Today, I’d like to zoom out a bit and discuss the promises of Cloud and a bit about how you can use Cloud providers to grow your enterprise.
Cloud providers promise managed services:
- for infrastructure, platform, and even fully-managed applications
- backed by vast resources
- made available via API
- billed in small increments
Cloud providers are competing to offer high quality services that meet their customers’ needs at decreasing cost and increasing scale. They want you to offload whatever you consider undifferentiated heavy lifting to them. Sometimes this means running DNS, a database, a Hadoop cluster, or even an application’s identity provider.

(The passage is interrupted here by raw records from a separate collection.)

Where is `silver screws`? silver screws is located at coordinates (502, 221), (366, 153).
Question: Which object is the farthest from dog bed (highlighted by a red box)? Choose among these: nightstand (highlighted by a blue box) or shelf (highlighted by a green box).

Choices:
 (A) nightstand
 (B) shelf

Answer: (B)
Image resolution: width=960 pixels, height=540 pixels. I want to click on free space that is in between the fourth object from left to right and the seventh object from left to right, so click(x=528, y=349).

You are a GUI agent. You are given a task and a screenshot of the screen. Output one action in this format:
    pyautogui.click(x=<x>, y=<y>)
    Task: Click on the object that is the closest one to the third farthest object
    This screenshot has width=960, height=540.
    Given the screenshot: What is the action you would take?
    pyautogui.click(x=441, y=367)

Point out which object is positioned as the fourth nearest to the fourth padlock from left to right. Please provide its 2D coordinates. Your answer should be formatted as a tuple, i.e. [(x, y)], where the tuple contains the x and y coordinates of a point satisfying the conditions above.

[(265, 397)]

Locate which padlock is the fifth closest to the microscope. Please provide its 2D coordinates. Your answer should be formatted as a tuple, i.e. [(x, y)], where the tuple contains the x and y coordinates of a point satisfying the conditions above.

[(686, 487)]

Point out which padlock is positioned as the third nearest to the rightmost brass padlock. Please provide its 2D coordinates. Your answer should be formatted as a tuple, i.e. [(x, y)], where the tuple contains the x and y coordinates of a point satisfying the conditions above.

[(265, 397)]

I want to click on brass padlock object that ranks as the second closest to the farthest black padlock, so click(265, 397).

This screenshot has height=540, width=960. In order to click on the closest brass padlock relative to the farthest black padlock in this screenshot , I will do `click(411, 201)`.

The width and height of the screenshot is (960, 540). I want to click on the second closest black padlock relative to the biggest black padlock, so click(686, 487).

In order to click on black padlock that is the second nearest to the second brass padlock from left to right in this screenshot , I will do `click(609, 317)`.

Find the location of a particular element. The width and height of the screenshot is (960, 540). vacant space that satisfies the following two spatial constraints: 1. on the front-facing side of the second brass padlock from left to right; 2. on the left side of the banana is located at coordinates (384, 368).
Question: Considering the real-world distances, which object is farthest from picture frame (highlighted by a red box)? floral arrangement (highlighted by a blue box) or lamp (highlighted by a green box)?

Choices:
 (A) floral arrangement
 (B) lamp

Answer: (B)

Let’s focus on a simplified set of AWS’ (165!) service offerings that form the core of many Enterprises’ deployments:
Depending on your perspective, the ‘magic’ of these services and the Cloud operating model may be that the services:
- are available on-demand via API or console and you don’t have to wait for another team to provision and integrate a server to get something done or run a test
- scale from small to very large usage with documented limits
- leverage a common, Cloud-design and integrated Security service
- have been been tested with 10s, 100s, 1000s, or even more users with problems similar to yours and are (now) robust in addition to a community that can share knowledge around that implementation
- use of the service is billed only for the resources you consume and metered in units like seconds a virtual machine was running or gigabytes used in an object store
- offer ways to reduce operational costs through volume discounts, using discounted resources, and async architectures
The Real Magic: Optionality
Taken together, I think the real magic Cloud providers give you is optionality that helps you build the right thing. When you (re-)architect your applications to take advantage of the Cloud’s pay-for-what-you-use consumption model, you are positioned to:
- start on a proven, secure foundation
- test ideas quickly and for little cost
- understand the financials of your application’s scaling model
- scale your applications to meet customer demands
Testing Ideas
For example, let’s say you have an application that might be well-served by a document database. You might come up with three leading choices: ElasticSearch, Postgres (using jsonb), and MongoDB. Since AWS has a managed offering for each of these databases, you can try them out and see which works best. You are also in a good position to learn what the costs for your application will be before committing to an option because you solved the problem with each option and got a bill for each.
Scaling
Suppose your application is working well and customers are adopting it. If the application autoscales its resource consumption with customer demand, then you should be able to accomplish a few really important things. First, the application should be able to acquire those resources from the cloud without a long-term commitment. Second, you can use cost and revenue data to build a financial model that tells you how much money you will make (or lose!) as customer volume scales on this application. Lastly, you can use this information to iterate on your architecture to improve costs as well as work with Cloud providers and other experts to verify capacity will be there when you need it.
Summary
In the past, you may have relied on extensive research to determine whether you commit to a new technology or an annual capacity modeling and CapEx cycle to place a BIG bet on where customer demand will be in 6 months. The Cloud changes that. Managed Cloud services help you Go Fast, Safely by providing options to tighten feedback loops and improve the long-lived architectural and financial decisions at the foundation of your enterprise. The only ‘trick’ is that you’ve got to be aware of your options and exercise them. But once you start exercising your optionality, you’ll probably find that you’re getting better outcomes for you and your customers. You also might feel more agile, to boot!